While the earnings call was a short, mostly high-level overview of the firm’s prospects and outlook, there were some interesting tidbits on offer. The firm noted virtual reality as an area of interest, as well as Internet-delivering drones that will make Facebook accessible to even the farthest-flung corners of the Earth (the earnings report also highlighted how dominantly American and European the service’s usership and growth has been in recent years) — two ideas that are a standard deviation of the mean or two away from Facebook’s core mission.

“With a new addition to my family, I’ve been reflecting a lot on the legacy we want to pass on to the next generation,” Zuckerberg noted on the call with investors, further stating Facebook’s commitment to “continue to focus on solving the fundamental challenges facing the world and bringing the world closer together.”

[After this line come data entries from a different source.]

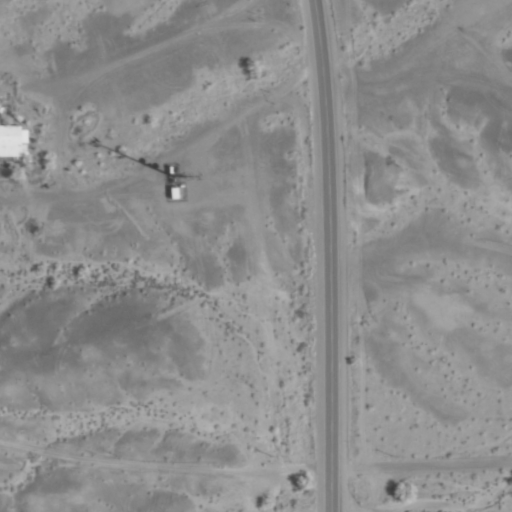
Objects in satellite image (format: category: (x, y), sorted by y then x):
building: (10, 141)
road: (332, 255)
road: (168, 473)
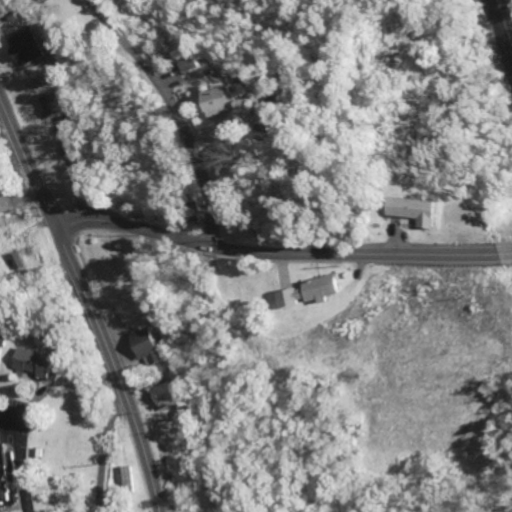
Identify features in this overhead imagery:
building: (51, 1)
railway: (507, 14)
railway: (502, 28)
building: (29, 47)
building: (46, 81)
building: (225, 100)
building: (56, 104)
road: (179, 111)
road: (28, 159)
building: (419, 210)
road: (278, 252)
road: (507, 257)
building: (319, 292)
building: (152, 347)
building: (4, 356)
building: (45, 362)
road: (119, 365)
building: (172, 397)
road: (112, 446)
building: (10, 472)
building: (8, 476)
building: (130, 478)
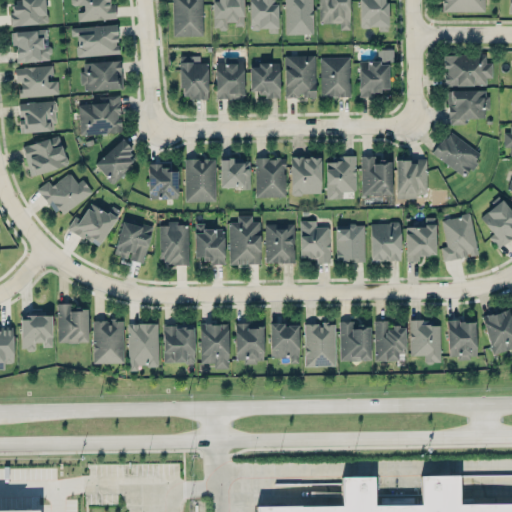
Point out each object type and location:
building: (462, 5)
building: (510, 5)
building: (94, 9)
building: (27, 11)
building: (333, 12)
building: (226, 13)
building: (263, 14)
building: (373, 14)
building: (297, 16)
building: (186, 17)
road: (462, 35)
building: (95, 39)
building: (30, 45)
building: (385, 54)
road: (412, 61)
road: (148, 63)
building: (465, 69)
building: (101, 75)
building: (299, 75)
building: (334, 76)
building: (372, 77)
building: (192, 78)
building: (229, 78)
building: (264, 78)
building: (35, 80)
building: (465, 104)
building: (511, 110)
building: (36, 115)
building: (100, 115)
road: (282, 124)
building: (508, 138)
building: (456, 153)
building: (44, 155)
building: (115, 160)
building: (234, 172)
building: (304, 174)
building: (339, 176)
building: (375, 176)
building: (269, 177)
building: (410, 177)
building: (199, 179)
building: (161, 181)
building: (510, 182)
building: (63, 192)
road: (19, 218)
building: (498, 221)
building: (93, 223)
building: (457, 237)
building: (132, 239)
building: (420, 239)
building: (243, 240)
building: (313, 241)
building: (384, 241)
building: (172, 242)
building: (278, 242)
building: (349, 242)
building: (209, 243)
road: (24, 271)
road: (505, 274)
road: (267, 292)
building: (71, 323)
building: (34, 330)
building: (498, 330)
building: (460, 338)
building: (424, 339)
building: (107, 340)
building: (284, 340)
building: (387, 340)
building: (248, 341)
building: (353, 341)
building: (177, 343)
building: (6, 344)
building: (141, 344)
building: (213, 344)
building: (318, 344)
road: (256, 402)
road: (255, 435)
road: (366, 466)
road: (221, 474)
road: (49, 485)
road: (137, 485)
road: (186, 487)
road: (57, 498)
building: (397, 498)
building: (398, 499)
building: (18, 510)
building: (19, 510)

Zuckerberg also gave payments and commerce watchers a little peek at Facebook’s payments plans — or lack thereof.

“On payments, the basic strategy that we have is to make it — especially in products like Messenger where the business interaction maybe a bit more transactional — to take all the friction out of making the transactions that you need. So, we don’t view ourselves as a payments business; that’s not the type of company that we are. We’ll partner with everyone who does payments. We look at the stuff that Apple is doing with Apple Pay, for example, which is a really neat innovation in the space that takes a lot of friction out of transactions as well. And our view is that the less friction, the better the user experience, the more people can easily interact with businesses that they care about.”

As for what’s next, the most eye-catching thing Zuckerberg noted is that the iconic “Like” button is on its way out — soon to be replaced by a Reactions feature. The idea, Zuckerberg noted, will be to give users an ability to not just like things but also note if they have a different feeling about an item in their newsfeed.